Abril - 2023 - Edição 290
O fim da cultura
Como se fosse uma obrigação,
todas as vezes que fui a São Paulo, nos
últimos anos, visitei a Livraria Cultura,
na Avenida Paulista. Era uma forma de
me manter em dia com os lançamentos
literários, o que é muito importante
para um homem com o meu tipo de atividades profissionais.

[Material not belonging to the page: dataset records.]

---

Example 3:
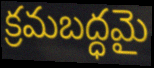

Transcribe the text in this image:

క్రమబద్ధమై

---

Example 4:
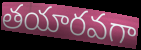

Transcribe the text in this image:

తయారవగా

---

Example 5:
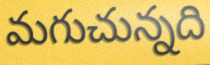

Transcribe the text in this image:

మగుచున్నది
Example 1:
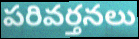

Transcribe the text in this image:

పరివర్తనలు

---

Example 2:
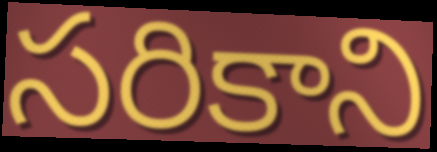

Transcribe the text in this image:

సరికాని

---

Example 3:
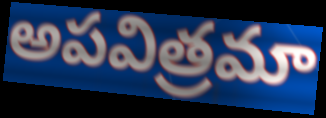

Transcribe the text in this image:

అపవిత్రమా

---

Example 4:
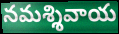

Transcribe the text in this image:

నమశ్శివాయ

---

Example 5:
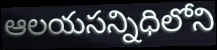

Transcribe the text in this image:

ఆలయసన్నిధిలోని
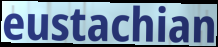
eustachian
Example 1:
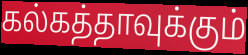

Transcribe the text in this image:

கல்கத்தாவுக்கும்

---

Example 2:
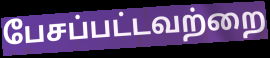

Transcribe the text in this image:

பேசப்பட்டவற்றை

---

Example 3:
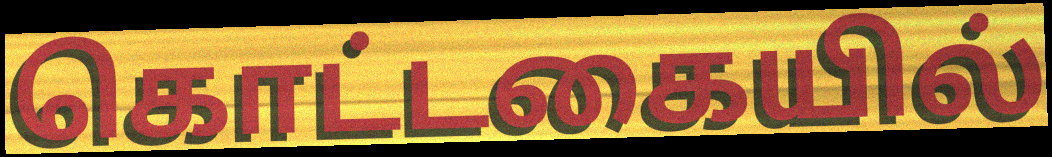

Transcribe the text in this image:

கொட்டகையில்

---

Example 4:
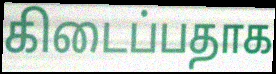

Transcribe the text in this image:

கிடைப்பதாக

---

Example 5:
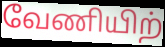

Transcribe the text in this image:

வேணியிற்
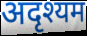
अदृश्यम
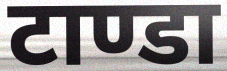
टाण्डा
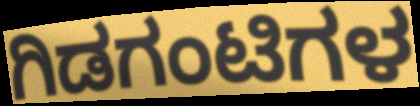
ಗಿಡಗಂಟಿಗಳ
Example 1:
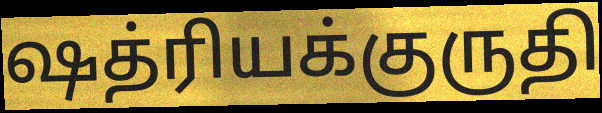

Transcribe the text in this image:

ஷத்ரியக்குருதி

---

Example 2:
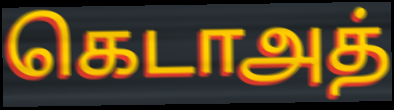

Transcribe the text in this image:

கெடாஅத்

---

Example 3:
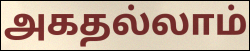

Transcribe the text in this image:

அகதல்லாம்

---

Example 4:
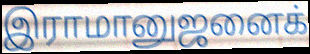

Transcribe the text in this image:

இராமானுஜனைக்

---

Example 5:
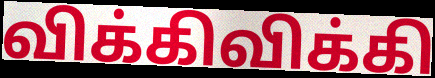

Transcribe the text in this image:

விக்கிவிக்கி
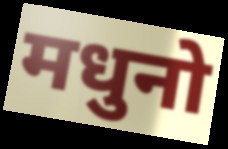
मधुनो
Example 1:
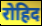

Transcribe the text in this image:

रोहिद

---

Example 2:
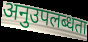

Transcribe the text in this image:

अनुउपलब्धता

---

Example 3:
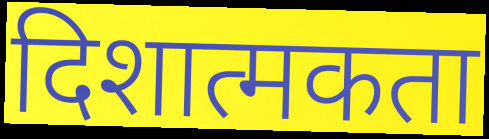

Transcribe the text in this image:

दिशात्मकता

Agora isso deixará de existir, em virtude do fechamento daquele
famoso espaço. É de se lamentar que isso tenha ocorrido, pondo
fim ao sonho da família Herz.
É muito triste ver as fotos das estantes esvaziadas no
Conjunto Nacional, depois de decretação da falência da loja. Na
sentença, o juiz afirmou que o grupo não conseguiu superar a sua
crise econômica. Tem uma dívida declarada de 285 milhões de
reais, entre aluguéis e prestações de contas, inclusive dívidas trabalhistas. Há diversas editoras com o registro de créditos enormes,
como a Record, a Companhia das Letras, a Sextante, a Panini e a
Intrínseca. São 76 editoras brasileiras como credoras somente no
Rio de Janeiro. A empresa pode (e vai recorrer), mas sabe-se que é
um processo demorado.
A administração da livraria apontou diversas causas principais para justificar esse fato profundamente lamentável: altos custos de produção, queda na demanda por livros, falta de interesse
por leitura e a nossa profunda crise econômica desde 2014. É claro
que estamos vivendo uma nova realidade pedagógica, com outros
e revolucionários formatos de transmissão de conhecimento. Isso
naturalmente teria que provocar consequências.

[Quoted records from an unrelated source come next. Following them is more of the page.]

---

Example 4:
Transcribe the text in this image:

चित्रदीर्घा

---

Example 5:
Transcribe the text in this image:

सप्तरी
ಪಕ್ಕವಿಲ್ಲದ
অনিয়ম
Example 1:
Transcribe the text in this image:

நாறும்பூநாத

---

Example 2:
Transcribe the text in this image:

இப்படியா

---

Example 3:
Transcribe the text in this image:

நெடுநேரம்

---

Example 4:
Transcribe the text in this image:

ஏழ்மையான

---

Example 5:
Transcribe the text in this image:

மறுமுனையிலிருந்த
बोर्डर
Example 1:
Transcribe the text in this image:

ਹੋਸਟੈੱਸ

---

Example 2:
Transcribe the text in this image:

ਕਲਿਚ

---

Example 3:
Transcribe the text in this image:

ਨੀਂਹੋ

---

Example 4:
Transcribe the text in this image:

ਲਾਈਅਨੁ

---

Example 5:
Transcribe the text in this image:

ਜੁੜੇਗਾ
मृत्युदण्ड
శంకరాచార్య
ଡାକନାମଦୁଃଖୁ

No Rio, praticamente ao mesmo tempo, fechou outra livraria tradicional em Ipanema: a Galileu Galilei. Não se tem como
comemorar tais fatos, pois abalam o nosso arcabouço cultural.

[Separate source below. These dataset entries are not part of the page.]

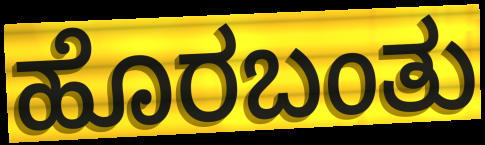
ಹೊರಬಂತು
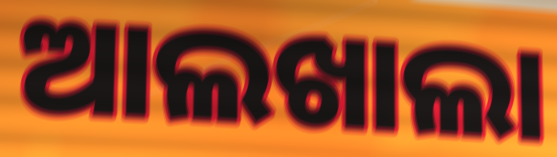
ଆଲଖାଲା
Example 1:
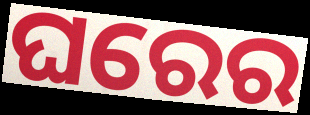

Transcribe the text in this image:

ଘରେର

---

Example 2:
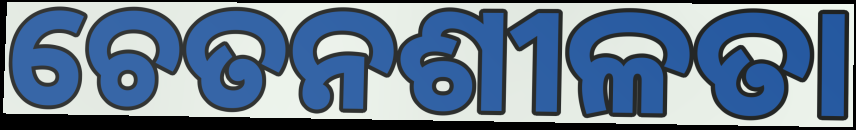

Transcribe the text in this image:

ଚେତନଶୀଳତା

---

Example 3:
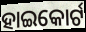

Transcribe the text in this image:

ହାଇକୋର୍ଟ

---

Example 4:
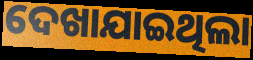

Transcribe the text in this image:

ଦେଖାଯାଇଥିଲା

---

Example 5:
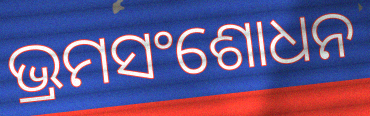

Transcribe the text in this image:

ଭ୍ରମସଂଶୋଧନ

O triste, nisso tudo, é que não existe nenhuma reação por parte
dos governos, de qualquer instância. Já existe, é certo, um novo
Ministério da Cultura, mas ninguém soube de qualquer reação
das novas autoridades a propósito do assunto. Um país com mais
de 60 milhões de estudantes não pode sobreviver sem bibliotecas
e livrarias compatíveis com o seu tamanho e as suas perspectivas
de crescimento. Assistir a isso tudo de forma silenciosa é o que de
pior pode acontecer. Está mais do que na hora de protestar contra
esse tipo de descaso com o nosso futuro.